Exercise requirements ->
a) In the PostgreSQL select-or-insert thread, which PostgreSQL version does the answer that uses a union require?
b) Pull out the passage of the PostgreSQL select-or-insert thread from "I'm using PostgreSQL" up to and including "VALUES ('SOMETHING')", word for word.
c) Write what comes next in the PostgreSQL select-or-insert thread, starting after its last line.

SELECT or INSERT a row in one command - postgresql

I'm using PostgreSQL 9.0 and I have a table with just an artificial key (auto-incrementing sequence) and another unique key. (Yes, there is a reason for this table. :)) I want to look up an ID by the other key or, if it doesn't exist, insert it:
SELECT id
FROM mytable
WHERE other_key = 'SOMETHING'
Then, if no match:
INSERT INTO mytable (other_key)
VALUES ('SOMETHING')
RETURNING id
The question: is it possible to save a round-trip to the DB by doing both of these in one statement? I can insert the row if it doesn't exist like this:
INSERT INTO mytable (other_key)
SELECT 'SOMETHING'
WHERE NOT EXISTS (SELECT * FROM mytable WHERE other_key = 'SOMETHING')
RETURNING id
... but that doesn't give the ID of an existing row. Any ideas? There is a unique constraint on other_key, if that helps.

Have you tried to union it?
Edit - this requires Postgres 9.1:
create table mytable (id serial primary key, other_key varchar not null unique);
WITH new_row AS (
INSERT INTO mytable (other_key)
SELECT 'SOMETHING'
WHERE NOT EXISTS (SELECT * FROM mytable WHERE other_key = 'SOMETHING')
RETURNING *
)
SELECT * FROM new_row
UNION
SELECT * FROM mytable WHERE other_key = 'SOMETHING';
results in:
id | other_key
----+-----------
1 | SOMETHING
(1 row)

No, there is no special SQL syntax that allows you to do select or insert. You can do what Ilia mentions and create a sproc, which means it will not do a round trip fromt he client to server, but it will still result in two queries (three actually, if you count the sproc itself).

using 9.5 i successfully tried this
based on Denis de Bernardy's answer
only 1 parameter
no union
no stored procedure
atomic, thus no concurrency problems (i think...)
The Query:
WITH neworexisting AS (
INSERT INTO mytable(other_key) VALUES('hello 2')
ON CONFLICT(other_key) DO UPDATE SET existed=true -- need some update to return sth
RETURNING *
)
SELECT * FROM neworexisting
first call:
id|other_key|created |existed|
--|---------|-------------------|-------|
6|hello 1 |2019-09-11 11:39:29|false |
second call:
id|other_key|created |existed|
--|---------|-------------------|-------|
6|hello 1 |2019-09-11 11:39:29|true |
First create your table ;-)

Data excerpt ->
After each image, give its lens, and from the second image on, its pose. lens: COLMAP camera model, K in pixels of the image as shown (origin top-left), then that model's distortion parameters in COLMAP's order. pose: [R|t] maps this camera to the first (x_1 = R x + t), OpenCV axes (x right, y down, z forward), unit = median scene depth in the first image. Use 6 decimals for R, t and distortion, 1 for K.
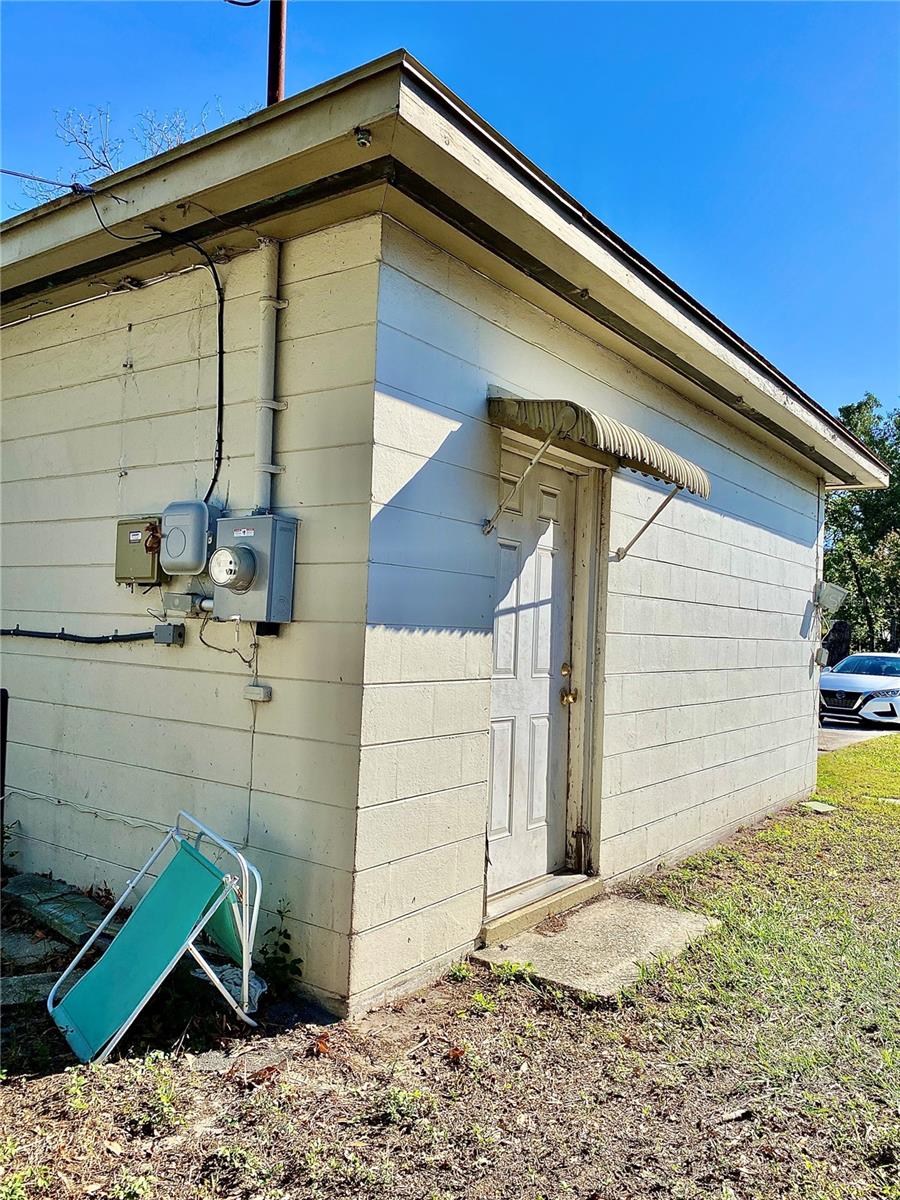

Answers by item ->
a) Postgres 9.1.

b)
I'm using PostgreSQL 9.0 and I have a table with just an artificial key (auto-incrementing sequence) and another unique key. (Yes, there is a reason for this table. :)) I want to look up an ID by the other key or, if it doesn't exist, insert it:
SELECT id
FROM mytable
WHERE other_key = 'SOMETHING'
Then, if no match:
INSERT INTO mytable (other_key)
VALUES ('SOMETHING')

c)
CREATE TABLE mytable (
id serial NOT NULL,
other_key text NOT NULL,
created timestamptz NOT NULL DEFAULT now(),
existed bool NOT NULL DEFAULT false,
CONSTRAINT mytable_pk PRIMARY KEY (id),
CONSTRAINT mytable_uniq UNIQUE (other_key) --needed for on conflict
);

you can use a stored procedure
IF (SELECT id FROM mytable WHERE other_key = 'SOMETHING' LIMIT 1) < 0 THEN
INSERT INTO mytable (other_key) VALUES ('SOMETHING')
END IF

I have an alternative to Denis answer, that I think is less database-intensive, although a bit more complex:
create table mytable (id serial primary key, other_key varchar not null unique);
WITH table_sel AS (
SELECT id
FROM mytable
WHERE other_key = 'test'
UNION
SELECT NULL AS id
ORDER BY id NULLS LAST
LIMIT 1
), table_ins AS (
INSERT INTO mytable (id, other_key)
SELECT
COALESCE(id, NEXTVAL('mytable_id_seq'::REGCLASS)),
'test'
FROM table_sel
ON CONFLICT (id) DO NOTHING
RETURNING id
)
SELECT * FROM table_ins
UNION ALL
SELECT * FROM table_sel
WHERE id IS NOT NULL;
In table_sel CTE I'm looking for the right row. If I don't find it, I assure that table_sel returns at least one row, with a union with a SELECT NULL.
In table_ins CTE I try to insert the same row I was looking for earlier. COALESCE(id, NEXTVAL('mytable_id_seq'::REGCLASS)) is saying: id could be defined, if so, use it; whereas if id is null, increment the sequence on id and use this new value to insert a row. The ON CONFLICT clause assure
that if id is already in mytable I don't insert anything.
At the end I put everything together with a UNION between table_ins and table_sel, so that I'm sure to take my sweet id value and execute both CTE.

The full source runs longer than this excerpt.